As a fiction writer, I have always wondered how to break into the publishing companies that announce on their manuscript submission guidelines:
“We do not accept unsolicited manuscripts. We only look at manuscripts through an agent.”
Then when trying to find an agent — a legitimate agent — the agents are only looking for established writers. Published authors.
It’s a vicious cycle.
But I think I found an answer the question that has plagued me as long as I have considered becoming a published novelist; a way out of the publishing labyrinth; a solution to the book marketing problem.
It used to be looked down upon. But now thousands of people are doing it and saying things like:
“Have more control over your book.”
“Get more sales profit.”
“Why put up with the (insert profanity) of publishing companies?”
It’s true. We live in an age where it’s easier to publish our own books without going through a traditional publisher. It’s an age of social media (which helps with some of the marketing that wasn’t available outside of a traditional publisher). There’s print on demand (which means a book doesn’t have to be printed by the thousands and it doesn’t have to go out of print). And anyone can learn to make an e-book out of their manuscript.
Traditional publishing has it’s own merits, but to answer my earlier question: how can I get an agent? Well if you self-publish you don’t need an agent. And you can establish a platform, an audience, and show potential agents that you are published and already have a built-in following.
So if one can successfully self-publish, why even think of going the traditional publishing route? Publishing your own books through Amazon or SmashWords is part hard work, part luck, but the potential for success outside of traditional publishing is better than in past decades.

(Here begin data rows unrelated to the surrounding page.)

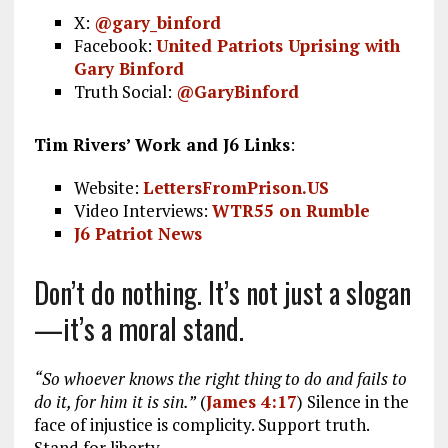
X:
@gary_binford
Facebook:
United Patriots Uprising with
Gary Binford
Truth Social:
@GaryBinford
Tim Rivers’ Work and J6 Links
:
Website:
LettersFromPrison.US
Video Interviews:
WTR55 on Rumble
J6 Patriot News
Don’t do nothing. It’s not just a slogan
—it’s a moral stand.
“So whoever knows the right thing to do and fails to
do it, for him it is sin.”
(
James 4:17
) Silence in the
face of injustice is complicity. Support truth.
Stand for liberty.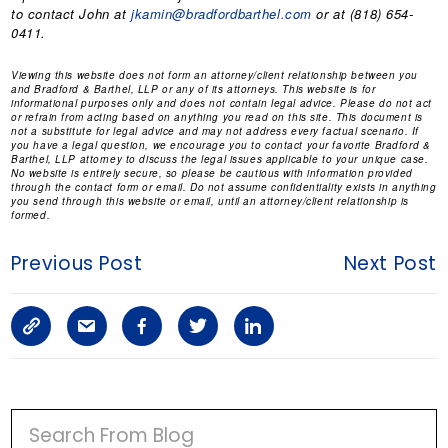
to contact John at
jkamin@bradfordbarthel.com
or at (818) 654-
0411.
Viewing this website does not form an attorney/client relationship between you
and Bradford & Barthel, LLP or any of its attorneys. This website is for
informational purposes only and does not contain legal advice. Please do not act
or refrain from acting based on anything you read on this site. This document is
not a substitute for legal advice and may not address every factual scenario. If
you have a legal question, we encourage you to contact your favorite Bradford &
Barthel, LLP attorney to discuss the legal issues applicable to your unique case.
No website is entirely secure, so please be cautious with information provided
through the contact form or email. Do not assume confidentiality exists in anything
you send through this website or email, until an attorney/client relationship is
formed.
Previous Post
Next Post
C
S
F
T
L
o
h
a
w
i
p
a
c
i
n
P
y
r
e
t
k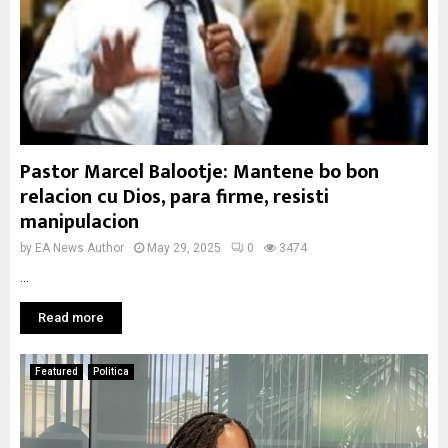
Pastor Marcel Balootje: Mantene bo bon
relacion cu Dios, para firme, resisti
manipulacion
by
EA News Author
May 29, 2025
0
3474
...
Read more
Featured
Politica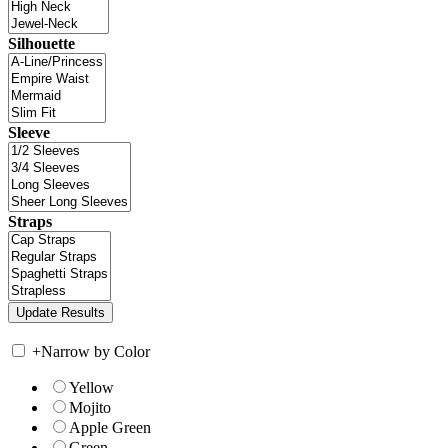
Silhouette
Sleeve
Straps
+
Narrow by Color
Yellow
Mojito
Apple Green
Green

One argument I’ve heard against self-publishing is:
“There’s so much garbage out there thanks to self-publishing.”
Here’s what I say:
“There was already plenty of garbage being put out by traditional publishers.”
So I say go for it.
Go for it.
I get you on this, Andy. Our circumstances are different—I write mostly nonfiction and have a bunch of books published—but we’re in a similar place. My agent shopped my queries around to larger publishers who all say I need a larger following, mostly on social media. The one thing that would help me get that following would be to get my next book published by a larger publisher. And round and round we go. So for now I ghost write a lot for other people who have the following and consider self-publishing my own stuff. We’re all in this together!
Yes, everyone’s circumstances are similar. Self-publishing is not the messiah, but today more than in the past, it can be a useful tool. Some authors use only traditional publishing, some use only self-publishing and some use both.